Por mor de aprender o vira
Fui traído. Mas por fim,
Sei hoje, que era a mentira
Que então chamava por mim,
Nada haverá que me acoite
Meu amor, meu inimigo,
E aceito das mãos da noite
A memória por castigo.
A “locução poética”, actualmente pouco usuada, tem o sentido de “por via de”, “por causa de”, ou melhor dito, “por amor a ...” à aprendizagem da dança do “vira” – como diz o poeta: “fui traído”.
A paixão, a dedicação a qualquer coisa, pode levar-nos ao esquecimento de outra, ou, outrem. Implicitamente pode dar origem à sua negação, devido a uma orientação contrária. E, deste modo, surge o confronto de opostos ou contrários, implicando a alternância: “uma coisa ou outra”; ou, a permanência na sua contradição já que uma coisa faz parte da outra.
Mas, o facto de se dedicar-se à “paixão da dança” e de ser seu aprendiz, não quer dizer que esqueceu o seu amor por alguém. E, se o poeta reconhece que “era mentira” aquilo que lhe diziam, todavia era aquilo que ele sentia.
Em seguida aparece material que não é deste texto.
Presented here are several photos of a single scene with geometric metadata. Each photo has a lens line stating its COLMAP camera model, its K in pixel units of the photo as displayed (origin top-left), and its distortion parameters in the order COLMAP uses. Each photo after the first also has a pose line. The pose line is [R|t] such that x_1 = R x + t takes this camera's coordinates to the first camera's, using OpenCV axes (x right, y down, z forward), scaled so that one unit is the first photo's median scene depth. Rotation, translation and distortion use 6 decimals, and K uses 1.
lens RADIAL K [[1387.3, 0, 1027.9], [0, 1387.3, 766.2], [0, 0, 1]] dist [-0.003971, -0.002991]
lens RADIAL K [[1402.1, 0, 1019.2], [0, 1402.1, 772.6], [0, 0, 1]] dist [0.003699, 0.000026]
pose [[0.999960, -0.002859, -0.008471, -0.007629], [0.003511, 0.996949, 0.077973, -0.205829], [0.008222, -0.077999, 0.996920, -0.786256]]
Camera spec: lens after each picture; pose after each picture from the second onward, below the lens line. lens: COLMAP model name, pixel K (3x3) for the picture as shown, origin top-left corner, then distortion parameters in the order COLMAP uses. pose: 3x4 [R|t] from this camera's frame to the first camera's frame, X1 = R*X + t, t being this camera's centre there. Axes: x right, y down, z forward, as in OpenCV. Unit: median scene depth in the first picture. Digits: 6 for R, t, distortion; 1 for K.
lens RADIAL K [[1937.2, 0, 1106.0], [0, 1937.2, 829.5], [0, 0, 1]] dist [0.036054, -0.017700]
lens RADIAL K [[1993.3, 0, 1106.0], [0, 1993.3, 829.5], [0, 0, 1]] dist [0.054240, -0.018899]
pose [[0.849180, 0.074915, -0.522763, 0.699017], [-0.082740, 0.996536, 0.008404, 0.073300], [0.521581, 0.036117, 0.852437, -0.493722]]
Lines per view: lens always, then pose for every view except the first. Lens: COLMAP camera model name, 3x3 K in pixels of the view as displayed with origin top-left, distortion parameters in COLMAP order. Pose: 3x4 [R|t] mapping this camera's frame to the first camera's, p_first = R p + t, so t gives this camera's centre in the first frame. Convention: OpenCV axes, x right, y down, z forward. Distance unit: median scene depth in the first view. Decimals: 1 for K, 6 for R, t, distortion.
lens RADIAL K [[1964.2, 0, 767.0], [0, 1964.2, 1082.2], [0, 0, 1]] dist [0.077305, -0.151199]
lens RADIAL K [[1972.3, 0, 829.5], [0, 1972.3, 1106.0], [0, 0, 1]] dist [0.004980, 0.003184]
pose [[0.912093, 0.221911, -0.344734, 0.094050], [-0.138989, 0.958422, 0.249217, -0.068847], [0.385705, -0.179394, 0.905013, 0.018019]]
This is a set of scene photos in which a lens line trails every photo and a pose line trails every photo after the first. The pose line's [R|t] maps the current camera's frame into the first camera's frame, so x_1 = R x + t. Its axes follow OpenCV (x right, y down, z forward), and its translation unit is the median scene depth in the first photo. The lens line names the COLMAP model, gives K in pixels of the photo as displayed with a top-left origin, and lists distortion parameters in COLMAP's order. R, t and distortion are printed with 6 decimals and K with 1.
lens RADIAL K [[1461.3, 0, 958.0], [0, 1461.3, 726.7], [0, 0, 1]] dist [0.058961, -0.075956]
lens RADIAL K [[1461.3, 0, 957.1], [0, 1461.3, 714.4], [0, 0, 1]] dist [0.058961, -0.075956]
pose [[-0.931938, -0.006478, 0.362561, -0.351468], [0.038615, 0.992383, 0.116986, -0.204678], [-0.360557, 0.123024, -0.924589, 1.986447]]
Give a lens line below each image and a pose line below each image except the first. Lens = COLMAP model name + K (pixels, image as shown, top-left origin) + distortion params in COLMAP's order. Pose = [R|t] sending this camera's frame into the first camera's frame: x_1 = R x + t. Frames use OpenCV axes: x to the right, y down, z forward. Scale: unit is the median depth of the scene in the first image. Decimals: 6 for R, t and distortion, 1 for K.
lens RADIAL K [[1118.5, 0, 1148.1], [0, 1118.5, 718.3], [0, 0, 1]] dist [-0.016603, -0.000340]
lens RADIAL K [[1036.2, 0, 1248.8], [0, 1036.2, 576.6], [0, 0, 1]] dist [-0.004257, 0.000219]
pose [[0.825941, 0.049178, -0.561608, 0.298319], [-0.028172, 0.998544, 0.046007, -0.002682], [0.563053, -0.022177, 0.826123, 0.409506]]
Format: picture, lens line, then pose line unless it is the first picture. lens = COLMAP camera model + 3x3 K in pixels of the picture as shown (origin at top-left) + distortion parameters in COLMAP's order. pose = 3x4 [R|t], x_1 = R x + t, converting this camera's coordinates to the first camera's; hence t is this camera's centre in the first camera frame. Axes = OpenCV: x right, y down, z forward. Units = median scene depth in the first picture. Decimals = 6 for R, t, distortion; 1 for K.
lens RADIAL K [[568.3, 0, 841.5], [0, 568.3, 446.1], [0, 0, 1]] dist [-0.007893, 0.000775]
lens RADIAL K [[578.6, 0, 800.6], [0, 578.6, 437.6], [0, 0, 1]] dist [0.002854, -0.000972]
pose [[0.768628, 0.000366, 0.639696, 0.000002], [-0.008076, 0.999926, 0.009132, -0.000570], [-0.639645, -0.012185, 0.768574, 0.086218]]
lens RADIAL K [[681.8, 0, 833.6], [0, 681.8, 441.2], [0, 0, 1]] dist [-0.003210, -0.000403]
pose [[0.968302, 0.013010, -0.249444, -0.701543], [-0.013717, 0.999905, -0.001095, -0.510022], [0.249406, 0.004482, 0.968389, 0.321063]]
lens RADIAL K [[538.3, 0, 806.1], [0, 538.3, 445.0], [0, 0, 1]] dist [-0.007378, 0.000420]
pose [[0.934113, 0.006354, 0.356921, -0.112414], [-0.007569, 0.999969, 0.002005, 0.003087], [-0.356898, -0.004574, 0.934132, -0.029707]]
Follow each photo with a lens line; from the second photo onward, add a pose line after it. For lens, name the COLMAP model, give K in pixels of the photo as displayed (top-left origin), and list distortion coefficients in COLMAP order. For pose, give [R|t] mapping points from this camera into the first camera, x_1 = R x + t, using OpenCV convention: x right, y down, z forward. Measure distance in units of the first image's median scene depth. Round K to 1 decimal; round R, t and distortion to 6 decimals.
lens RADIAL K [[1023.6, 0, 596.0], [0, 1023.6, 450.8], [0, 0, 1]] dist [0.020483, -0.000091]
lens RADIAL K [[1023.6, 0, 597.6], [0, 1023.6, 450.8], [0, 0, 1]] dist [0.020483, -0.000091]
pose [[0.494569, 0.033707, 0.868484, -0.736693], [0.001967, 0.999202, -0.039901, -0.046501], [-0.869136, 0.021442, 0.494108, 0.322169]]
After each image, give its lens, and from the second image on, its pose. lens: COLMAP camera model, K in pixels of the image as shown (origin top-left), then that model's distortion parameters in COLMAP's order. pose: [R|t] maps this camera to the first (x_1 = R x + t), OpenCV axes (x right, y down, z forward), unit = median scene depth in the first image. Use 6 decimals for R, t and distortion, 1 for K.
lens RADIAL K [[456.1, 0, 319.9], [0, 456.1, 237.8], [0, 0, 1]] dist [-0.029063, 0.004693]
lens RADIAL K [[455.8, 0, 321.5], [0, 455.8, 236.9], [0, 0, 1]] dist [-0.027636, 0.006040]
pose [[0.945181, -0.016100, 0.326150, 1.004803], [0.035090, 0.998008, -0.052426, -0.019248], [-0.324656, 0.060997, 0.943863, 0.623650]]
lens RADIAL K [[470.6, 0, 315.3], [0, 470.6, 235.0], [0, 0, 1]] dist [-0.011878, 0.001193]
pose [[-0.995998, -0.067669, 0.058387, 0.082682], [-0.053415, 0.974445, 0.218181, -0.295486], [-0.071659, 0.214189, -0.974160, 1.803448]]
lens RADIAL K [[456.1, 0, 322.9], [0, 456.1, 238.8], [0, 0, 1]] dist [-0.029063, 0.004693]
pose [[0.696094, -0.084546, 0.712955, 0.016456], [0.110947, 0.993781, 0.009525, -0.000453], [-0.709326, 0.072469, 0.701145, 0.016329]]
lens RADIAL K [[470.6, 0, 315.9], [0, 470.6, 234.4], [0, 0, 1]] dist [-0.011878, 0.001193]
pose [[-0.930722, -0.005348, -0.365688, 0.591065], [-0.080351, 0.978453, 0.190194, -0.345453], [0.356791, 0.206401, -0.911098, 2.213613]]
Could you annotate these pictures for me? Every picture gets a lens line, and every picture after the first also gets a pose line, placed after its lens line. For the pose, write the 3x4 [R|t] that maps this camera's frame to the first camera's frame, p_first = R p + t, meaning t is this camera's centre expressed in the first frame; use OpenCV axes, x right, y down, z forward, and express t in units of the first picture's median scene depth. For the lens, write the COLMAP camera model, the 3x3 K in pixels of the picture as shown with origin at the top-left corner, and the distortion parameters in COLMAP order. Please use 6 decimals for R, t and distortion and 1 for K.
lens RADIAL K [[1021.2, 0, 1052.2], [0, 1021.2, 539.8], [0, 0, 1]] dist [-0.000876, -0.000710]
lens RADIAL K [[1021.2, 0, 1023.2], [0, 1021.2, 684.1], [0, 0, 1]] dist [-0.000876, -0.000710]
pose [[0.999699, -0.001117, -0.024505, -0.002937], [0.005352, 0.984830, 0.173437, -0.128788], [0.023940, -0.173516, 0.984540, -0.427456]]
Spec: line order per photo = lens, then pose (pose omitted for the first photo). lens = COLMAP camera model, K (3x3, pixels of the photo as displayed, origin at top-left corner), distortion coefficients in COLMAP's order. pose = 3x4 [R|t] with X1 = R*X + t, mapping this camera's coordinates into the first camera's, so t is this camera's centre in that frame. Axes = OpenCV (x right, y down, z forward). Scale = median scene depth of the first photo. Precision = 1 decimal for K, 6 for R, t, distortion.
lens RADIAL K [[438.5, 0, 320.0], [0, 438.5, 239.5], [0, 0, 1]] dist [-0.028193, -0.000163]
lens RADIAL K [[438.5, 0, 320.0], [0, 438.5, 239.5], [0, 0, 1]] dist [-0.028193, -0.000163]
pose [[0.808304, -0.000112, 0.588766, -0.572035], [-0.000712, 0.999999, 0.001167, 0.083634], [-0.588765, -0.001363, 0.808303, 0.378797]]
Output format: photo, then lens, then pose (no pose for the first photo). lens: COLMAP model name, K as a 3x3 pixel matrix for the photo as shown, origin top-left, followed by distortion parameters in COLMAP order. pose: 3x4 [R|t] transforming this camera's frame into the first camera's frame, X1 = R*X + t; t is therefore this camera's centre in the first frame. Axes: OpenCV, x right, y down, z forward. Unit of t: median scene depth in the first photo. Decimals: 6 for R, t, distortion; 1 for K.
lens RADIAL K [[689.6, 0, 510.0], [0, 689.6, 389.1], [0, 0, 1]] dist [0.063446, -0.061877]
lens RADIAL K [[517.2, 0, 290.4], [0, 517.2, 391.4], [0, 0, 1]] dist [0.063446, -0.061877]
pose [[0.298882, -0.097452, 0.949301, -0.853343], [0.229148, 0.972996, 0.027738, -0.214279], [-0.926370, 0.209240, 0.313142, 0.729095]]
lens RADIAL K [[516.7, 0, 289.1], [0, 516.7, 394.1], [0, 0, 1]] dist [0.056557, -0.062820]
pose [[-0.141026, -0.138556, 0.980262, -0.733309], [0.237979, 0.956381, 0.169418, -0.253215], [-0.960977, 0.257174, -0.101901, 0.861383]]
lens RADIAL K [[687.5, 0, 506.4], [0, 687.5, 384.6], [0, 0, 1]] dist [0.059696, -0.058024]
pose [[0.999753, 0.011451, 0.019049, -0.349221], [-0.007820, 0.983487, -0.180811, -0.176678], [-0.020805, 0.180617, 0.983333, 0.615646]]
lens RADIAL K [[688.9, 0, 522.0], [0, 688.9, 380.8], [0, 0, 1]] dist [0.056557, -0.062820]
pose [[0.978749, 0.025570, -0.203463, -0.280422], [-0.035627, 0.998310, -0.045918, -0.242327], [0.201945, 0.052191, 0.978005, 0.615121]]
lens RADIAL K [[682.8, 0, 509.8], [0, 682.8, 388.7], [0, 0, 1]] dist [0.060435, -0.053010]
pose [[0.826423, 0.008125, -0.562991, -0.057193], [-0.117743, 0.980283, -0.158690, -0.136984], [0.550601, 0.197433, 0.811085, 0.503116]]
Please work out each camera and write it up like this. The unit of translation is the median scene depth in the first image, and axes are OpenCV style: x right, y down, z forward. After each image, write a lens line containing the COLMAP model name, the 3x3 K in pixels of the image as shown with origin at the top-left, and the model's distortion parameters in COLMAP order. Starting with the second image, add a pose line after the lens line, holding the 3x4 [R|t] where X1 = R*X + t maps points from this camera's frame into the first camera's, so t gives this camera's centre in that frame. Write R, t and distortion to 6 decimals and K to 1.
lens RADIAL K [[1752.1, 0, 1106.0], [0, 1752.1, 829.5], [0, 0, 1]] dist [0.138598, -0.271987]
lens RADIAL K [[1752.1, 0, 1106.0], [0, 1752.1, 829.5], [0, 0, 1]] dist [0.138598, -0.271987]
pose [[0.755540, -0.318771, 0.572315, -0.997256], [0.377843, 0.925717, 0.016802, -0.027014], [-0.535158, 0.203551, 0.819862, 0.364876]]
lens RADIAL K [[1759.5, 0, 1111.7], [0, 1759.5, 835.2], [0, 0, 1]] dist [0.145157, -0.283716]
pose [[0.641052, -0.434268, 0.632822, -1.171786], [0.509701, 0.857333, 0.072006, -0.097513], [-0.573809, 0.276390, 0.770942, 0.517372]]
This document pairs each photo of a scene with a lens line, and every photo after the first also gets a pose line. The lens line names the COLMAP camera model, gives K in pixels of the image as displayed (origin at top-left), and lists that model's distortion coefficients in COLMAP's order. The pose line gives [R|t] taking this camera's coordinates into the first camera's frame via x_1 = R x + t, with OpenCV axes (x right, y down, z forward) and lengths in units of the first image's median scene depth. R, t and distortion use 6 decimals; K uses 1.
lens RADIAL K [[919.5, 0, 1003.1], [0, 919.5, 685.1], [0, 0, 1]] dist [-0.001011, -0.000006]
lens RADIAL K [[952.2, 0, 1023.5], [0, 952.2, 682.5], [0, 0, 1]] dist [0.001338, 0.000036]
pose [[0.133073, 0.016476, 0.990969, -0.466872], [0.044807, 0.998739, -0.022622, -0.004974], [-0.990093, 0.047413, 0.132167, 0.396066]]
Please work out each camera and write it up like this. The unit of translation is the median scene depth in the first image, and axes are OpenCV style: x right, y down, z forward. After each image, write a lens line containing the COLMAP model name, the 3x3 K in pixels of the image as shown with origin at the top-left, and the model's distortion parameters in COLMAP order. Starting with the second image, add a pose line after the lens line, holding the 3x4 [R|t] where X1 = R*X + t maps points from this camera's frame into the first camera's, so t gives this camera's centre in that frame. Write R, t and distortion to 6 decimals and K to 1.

A traição está subjacente a este conflito entre dedicar-se a alguém, ou, seguir um outro caminho. No fundo, qualquer coisa “chamava por mim” como dois amores concorrentes, em que um é mais forte do que outro, mas ambos fortes.
A dicotomia de “meu amor, meu inimigo” entrelaça esta ausência de alguém que se dedica à dança, e, por ela se enamora, mas, ao mesmo tempo, se esquece de outro compromisso.
A dicotomia de “meu amor, meu inimigo” entrelaça esta ausência de alguém que se dedica à dança, e, por ela se enamora, mas, ao mesmo tempo, se esquece de outro compromisso.
Por isso, a noção de “castigo” por ter descoberto “algo” é a transgressão de um segredo reservado aos deuses, que merece punição. A implícita figura de Prometeu que desvenda o segredo, o tenta comunicar, e que arrasta consigo esta “punição” da sua paixão da dança.
As trevas, a escuridão, que as “mãos da noite” conservam, que à luz não se podem revelar, encerram “a memória por castigo”.
A pena, a condenação poética é um castigo que carrega nos seus ombros. Por um lado é “meu amor”; por outro lado é o “meu inimigo”, e, estas duas coisas quase inconciliáveis permanecem como sinal da sua transgressão.
A simplicidade aparente dos versos entra na linha do conjunto do poema ou do fado. Este fado é uma exaltação da transgressão.
O fascínio da dança é uma espécie de feitiço, ao qual o enfeitiçado não pode fugir. E na dança está presente a música, o movimento, a sua sensualidade. Já o célebre filósofo F. Nietzsche dizia que o poder da música é superior à força dos conceitos.
Nada haverá que me resguarde, me proteja deste castigo, ou, desta condenação, porque ela traduz a minha condição, sejas tu, meu amigo, meu inimigo.
Será, exaltação daquilo que as pessoas têm direito?
É necessário roubar a felicidade aos deuses, que vivem no seu “eterno conforto do seu Olimpo”, já que a “alegria de vida” aos humanos lhes foge, ou, lhes foi negada.
E, parece que a via da transgressão se apresenta como parte da solução, do dilema que circunda e envolve o poeta, nesta dialéctica de “ser” e de “não ser”, que somente o movimento da dança encerra como “memória por castigo”.